» **課題内容**: 涙骨を解説した本文を、最後の項目の後から書き継げ。

» **本文**:
========================================

涙骨(lacrimal bone)の特徴と筋付着部

Lacrimal bone - animation

骨の名称

  • 和名:涙骨(るいこつ)
  • 英名:Lacrimal bone
  • ラテン名:Os lacrimale

分類

  • 扁平骨(顔面骨の一部)
  • 左右一対の小骨で、眼窩の内側壁前方部を構成する。
  • 人の顔面骨の中で最も小さい骨の一つ。

特徴・ランドマーク

  • 涙嚢窩(fossa for lacrimal sac):前方の上顎骨とともに形成され、涙嚢が収まる窪み。
  • 眼窩面(orbital surface):眼窩内側壁の一部を形成し、篩骨紙様板と接する。
  • 涙骨溝(lacrimal groove):上顎骨の上顎骨涙嚢溝と組み合わさることで、鼻涙管が通る骨性の管(鼻涙管管)を形成する。

========================================

» **提供資料**:

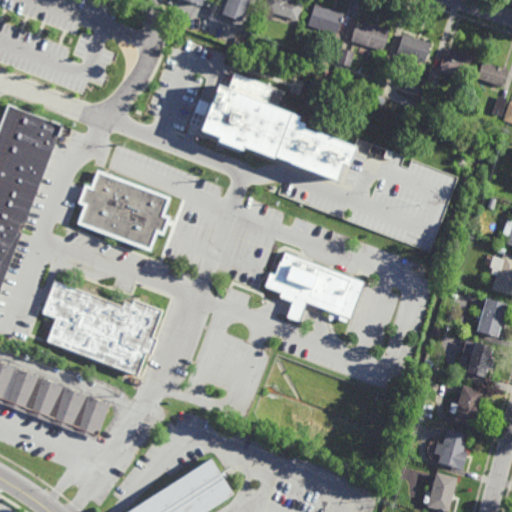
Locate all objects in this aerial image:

========================================

» **解答**:
  • 上縁・後縁:それぞれ前頭骨篩骨と連結する。

構成関節


筋付着

  • 起始する筋:明確な起始筋はない。
  • 停止する筋:
    • 眼輪筋(orbicularis oculi muscle)の一部が涙骨稜付近に付着し、涙嚢の圧縮を助ける。
    • 特に眼輪筋の涙部(lacrimal part)が涙嚢を包み込むように配置され、瞬目時に涙を鼻腔へ送る作用をもつ。

神経支配(関連)

  • 三叉神経第1枝(眼神経, CN V₁)の枝である滑車下神経(infratrochlear nerve)が涙骨前部を通過し、内眼角の皮膚を支配。
  • 涙腺の分泌は顔面神経(CN VII)の大錐体神経を介して副交感性に制御される。

血管との関係

  • 眼動脈(ophthalmic artery)の枝である滑車下動脈(infratrochlear artery)が分布。
  • 涙嚢周囲には顔面動脈の枝(角動脈など)も吻合。
  • 静脈は眼静脈および顔面静脈系と交通。

臨床的意義

  • 涙嚢炎(dacryocystitis)
    • 鼻涙管閉塞により涙嚢に感染が生じる。
    • 内眼角部の腫脹・発赤・疼痛・涙溢が特徴。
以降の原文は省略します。